Man kommt zu einer entscheidenden Erfahrung von Phänomenen, die völlig unbenennbar sind: das ist die Kunst (im Gewahrsein) zu bleiben (Way of Abiding), die natürliche, große Vollkommenheit ist. In Bezug auf die Erscheinungen der Welt der Erscheinungen und Möglichkeiten, sei es Samsara oder Nirwana, mit der Entscheidung, dass es keine Verwirrung gibt oder nicht, ist Nirvana nicht zu erreichen, wenn man auf Samsara verzichtet.

Mit der Entscheidung, dass es keine Frage gibt, ob Dinge geboren werden oder nicht, transzendiert man Objekte, die als geboren oder aufhörend betrachtet werden, als existent oder nicht. Mit der Entscheidung, dass es keine Frage gibt, ob es Reinheit oder Unreinheit gibt, es gibt Gleichgewicht – nichts Besseres oder Schlimmeres, keine Akzeptanz oder Ablehnung. Man ist zu einer entscheidenden Erfahrung aller Phänomene innerhalb der gänzlich positiven Weite gekommen. Von der kostbaren Schatzkammer des Weges des Bleibens ist dies das erste Thema, das die endgültige Schlussfolgerung erreicht, bezüglich der völligen Unaussprechlichkeit aller Phänomene.

Zu einem gründlichen Verständnis gekommen, dass die Kunst des Bleibens völlig Unbeschreiblich ist, gelangt man zu der endgültigen Schlussfolgerung, dass seine Natur Offenheit ist. Die Übertragung von atiyoga, der Gipfelpunkt aller spirituellen Ansätze, ist wie der Raum, ohne Grenzen oder Zentrum. Der Größte der Großen ist der weitläufige Geist von Samantabhadra, seine Natur eine höchste und ununterbrochene Gleichmäßigkeit.

Da manifeste Phänomene – die Welt der Erscheinungen und Möglichkeiten – und der nicht manifeste erwachte Geist sci nicht fortbewegen, von dem, was einfach IST, schmucklos, gibt es Freiheit von Begriffen, ohne Rahmen von Grenzen oder Zentren. Die Natur der Offenheit bleibt, beherrschend und ununterbrochen. So wie sie erscheinen, haben alle Phänomene, die sich als Objekte manifestieren, keine Aspekte oder Substanz, und daher gibt es eine expansive Offenheit.

Darüber hinaus ist Gewahrsein – das selbst-erkennende Gewahrsein – nicht in frühere und spätere Teile teilbar und stellt so, wie es ist, eine expansive Offenheit dar, wie der Raum. Nachdem die Vergangenheit aufgehört hat, die Zukunft noch bevorsteht und nicht in der Gegenwart verbleibt, hat der Bereich des erwachten Geistes keine Grundlage oder Substanz und überschreitet das Charakterisieren eines Objekts.

Natürliche Offenheit ist die unendliche Dimension des Raumes. In der ultimativen Herzensessenz, ohne Extreme oder Voreingenommenheit, gibt es keinen Rahmen für Sicht, Ermächtigung, Mandala, Mantrawiederholung, Ebenen, Wege, Samaya (Gelübde), Training oder Fortschritt. Vielmehr gibt es eine expansive Offenheit in höchster Großzügigkeit, die frei von jeglicher Grundlage ist.

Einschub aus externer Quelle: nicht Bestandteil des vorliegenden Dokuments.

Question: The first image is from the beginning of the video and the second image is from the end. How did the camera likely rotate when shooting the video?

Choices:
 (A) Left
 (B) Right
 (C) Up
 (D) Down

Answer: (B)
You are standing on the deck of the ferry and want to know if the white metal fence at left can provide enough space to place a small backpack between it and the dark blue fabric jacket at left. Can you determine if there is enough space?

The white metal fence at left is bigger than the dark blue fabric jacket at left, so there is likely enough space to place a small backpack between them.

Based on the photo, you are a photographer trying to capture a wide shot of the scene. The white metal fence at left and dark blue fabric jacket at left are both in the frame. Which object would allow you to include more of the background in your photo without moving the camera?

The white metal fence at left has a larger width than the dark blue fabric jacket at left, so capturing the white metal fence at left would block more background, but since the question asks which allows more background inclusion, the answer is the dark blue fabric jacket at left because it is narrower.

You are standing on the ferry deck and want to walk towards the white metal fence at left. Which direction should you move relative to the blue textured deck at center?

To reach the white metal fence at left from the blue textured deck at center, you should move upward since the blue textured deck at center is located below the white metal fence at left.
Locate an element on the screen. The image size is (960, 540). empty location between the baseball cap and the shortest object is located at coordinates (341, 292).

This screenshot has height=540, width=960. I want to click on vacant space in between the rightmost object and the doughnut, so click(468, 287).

Dies geschieht im erwachten Geist, der Natur der Phänomene. Alle Erscheinungen, wie auch immer sie sich manifestieren, sind heilig, weil sie von Natur aus ungeboren sind, und so sind sie spontan gegenwärtig – unaufhörlich und nicht auf eine bestimmte Weise bleibend. Da es absolute Reinheit gibt, frei von jeglichem Rahmen der Existenz oder Nichtexistenz, ist die Natur der Phänomene eine expansive Offenheit, eine große Vollkommenheit.

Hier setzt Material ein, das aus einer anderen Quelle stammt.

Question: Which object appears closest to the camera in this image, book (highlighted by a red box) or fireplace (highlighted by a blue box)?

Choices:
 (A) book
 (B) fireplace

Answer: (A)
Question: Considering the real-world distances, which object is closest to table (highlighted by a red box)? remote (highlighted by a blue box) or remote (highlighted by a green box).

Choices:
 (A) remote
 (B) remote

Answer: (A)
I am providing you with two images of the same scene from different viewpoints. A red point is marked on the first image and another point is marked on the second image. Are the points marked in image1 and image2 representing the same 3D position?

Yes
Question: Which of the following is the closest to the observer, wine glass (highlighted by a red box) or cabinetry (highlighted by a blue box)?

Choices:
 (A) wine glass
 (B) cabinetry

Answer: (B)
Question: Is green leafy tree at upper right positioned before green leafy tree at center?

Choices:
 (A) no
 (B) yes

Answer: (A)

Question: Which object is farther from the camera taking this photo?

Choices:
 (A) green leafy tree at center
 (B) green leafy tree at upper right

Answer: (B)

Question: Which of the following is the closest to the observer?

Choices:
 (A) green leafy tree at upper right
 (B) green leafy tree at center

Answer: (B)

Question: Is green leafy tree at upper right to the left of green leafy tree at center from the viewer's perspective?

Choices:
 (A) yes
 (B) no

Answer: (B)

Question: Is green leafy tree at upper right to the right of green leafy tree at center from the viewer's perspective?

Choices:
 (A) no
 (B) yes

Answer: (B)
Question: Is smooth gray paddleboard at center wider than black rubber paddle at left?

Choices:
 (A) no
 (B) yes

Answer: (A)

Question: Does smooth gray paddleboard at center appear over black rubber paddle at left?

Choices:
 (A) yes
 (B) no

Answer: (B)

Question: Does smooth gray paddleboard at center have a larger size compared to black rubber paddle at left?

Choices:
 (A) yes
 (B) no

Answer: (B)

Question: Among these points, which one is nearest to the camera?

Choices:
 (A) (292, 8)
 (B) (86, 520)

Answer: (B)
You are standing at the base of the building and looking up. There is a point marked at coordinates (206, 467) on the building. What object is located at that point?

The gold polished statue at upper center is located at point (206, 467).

Im Gewahrsein, der ultimativen Herzensessenz der Erleuchtung, gibt es keinen Halt für extreme Ansichten, sondern eher Freiheit von Voreingenommenheit basierend auf Eigenschaften. Es gibt keine Schlussfolgerung durch Sprach- oder Wissenstheorien. Es ist jenseits von Eigenschaften, kann weder bestätigt noch geleugnet werden, weder steigt noch sinkt es, und weder kommt noch geht es. [Quelle S. 3-27] 

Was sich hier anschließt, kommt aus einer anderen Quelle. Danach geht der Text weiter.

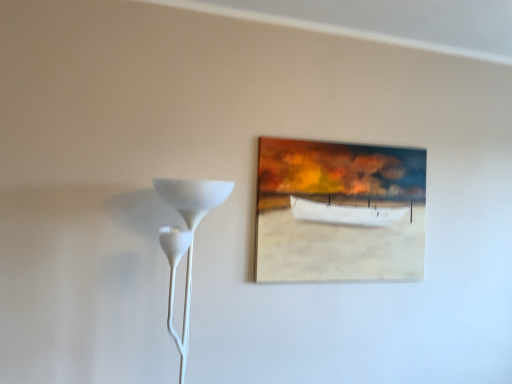
Question: Does oil painting boat at upper center have a greater height compared to white matte floor lamp at left?

Choices:
 (A) no
 (B) yes

Answer: (A)

Question: Considering the relative sizes of oil painting boat at upper center and white matte floor lamp at left in the image provided, is oil painting boat at upper center wider than white matte floor lamp at left?

Choices:
 (A) yes
 (B) no

Answer: (B)

Question: Is white matte floor lamp at left a part of oil painting boat at upper center?

Choices:
 (A) yes
 (B) no

Answer: (B)

Question: Can you confirm if oil painting boat at upper center is smaller than white matte floor lamp at left?

Choices:
 (A) yes
 (B) no

Answer: (A)

Question: Does oil painting boat at upper center have a lesser width compared to white matte floor lamp at left?

Choices:
 (A) no
 (B) yes

Answer: (B)

Question: Considering the relative positions of oil painting boat at upper center and white matte floor lamp at left in the image provided, is oil painting boat at upper center in front of white matte floor lamp at left?

Choices:
 (A) yes
 (B) no

Answer: (B)

Question: Does white matte floor lamp at left have a greater width compared to oil painting boat at upper center?

Choices:
 (A) no
 (B) yes

Answer: (B)

Question: Considering the relative sizes of white matte floor lamp at left and oil painting boat at upper center in the image provided, is white matte floor lamp at left taller than oil painting boat at upper center?

Choices:
 (A) yes
 (B) no

Answer: (A)

Question: Does white matte floor lamp at left contain oil painting boat at upper center?

Choices:
 (A) no
 (B) yes

Answer: (A)

Question: Is white matte floor lamp at left not near oil painting boat at upper center?

Choices:
 (A) no
 (B) yes

Answer: (A)

Question: Does white matte floor lamp at left have a smaller size compared to oil painting boat at upper center?

Choices:
 (A) no
 (B) yes

Answer: (A)

Question: Is white matte floor lamp at left next to oil painting boat at upper center?

Choices:
 (A) yes
 (B) no

Answer: (B)

Question: In the image, is white matte floor lamp at left positioned in front of or behind oil painting boat at upper center?

Choices:
 (A) behind
 (B) front

Answer: (B)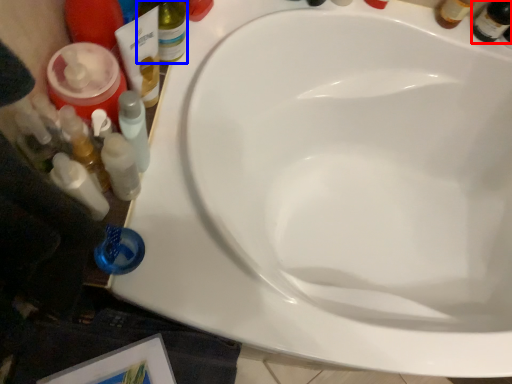
Question: Which of the following is the farthest to the observer, beer bottle (highlighted by a red box) or bottle (highlighted by a blue box)?

Choices:
 (A) beer bottle
 (B) bottle

Answer: (A)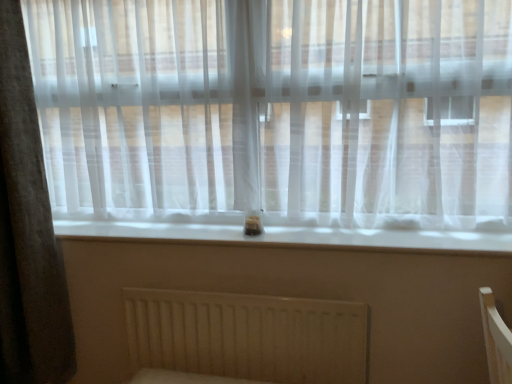
Question: Is white smooth window sill at center spatially inside white matte radiator at lower center, or outside of it?

Choices:
 (A) outside
 (B) inside

Answer: (A)

Question: Considering their positions, is white smooth window sill at center located in front of or behind white matte radiator at lower center?

Choices:
 (A) front
 (B) behind

Answer: (A)

Question: Which object is the farthest from the white matte radiator at lower center?

Choices:
 (A) white smooth window sill at center
 (B) gray fabric curtain at left

Answer: (B)

Question: Considering the real-world distances, which object is closest to the white matte radiator at lower center?

Choices:
 (A) white smooth window sill at center
 (B) gray fabric curtain at left

Answer: (A)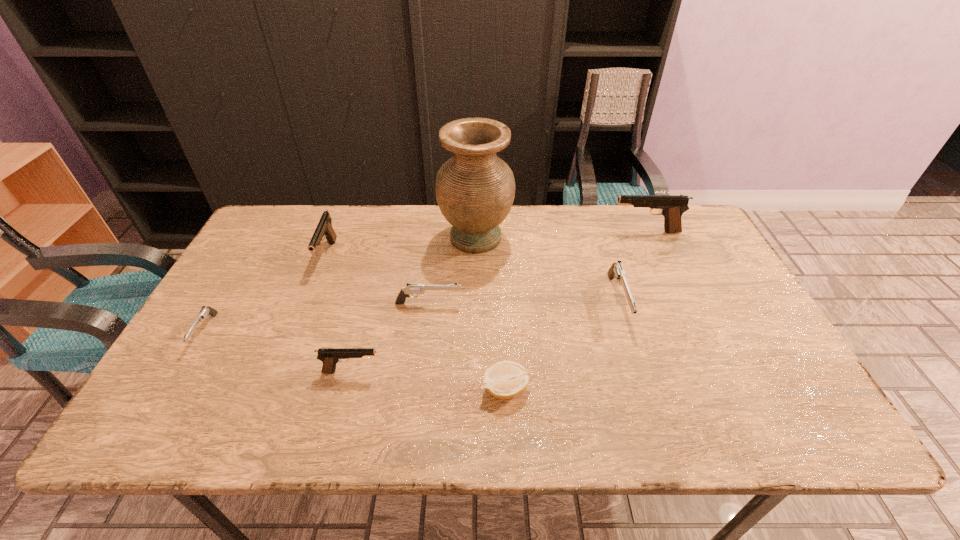
The height and width of the screenshot is (540, 960). I want to click on blank space at the far edge, so click(x=355, y=211).

In the image, there is a desktop. At what (x,y) coordinates should I click in order to perform the action: click on vacant space at the near edge. Please return your answer as a coordinate pair (x, y). This screenshot has width=960, height=540. Looking at the image, I should click on (363, 422).

Where is `blank space at the left edge of the desktop`? The width and height of the screenshot is (960, 540). blank space at the left edge of the desktop is located at coordinates (196, 354).

In the image, there is a desktop. At what (x,y) coordinates should I click in order to perform the action: click on free region at the right edge. Please return your answer as a coordinate pair (x, y). This screenshot has height=540, width=960. Looking at the image, I should click on (681, 291).

In order to click on vacant region at the far left corner of the desktop in this screenshot , I will do [300, 228].

Locate an element on the screen. blank space at the near right corner of the desktop is located at coordinates (768, 431).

Wer das hier Beschriebene nicht durchdringen kann oder will, der muss, wohl oder übel, solange irgendwelchen Stufenwegen folgen, bis sich dieses Verständnis eingestellt hat. Dann wird auch er Willens und in der Lage sein, das nicht-duale Gewahrsein zu erkennen und darin zu leben. Es ist sehr leicht zu erreichen – aber sehr schwer zu akzeptieren, weil all unsere herkömmlichen Erfahrungen scheinbar das Gegenteil aufzeigen. Genau diese Täuschung muss durchbrochen werden.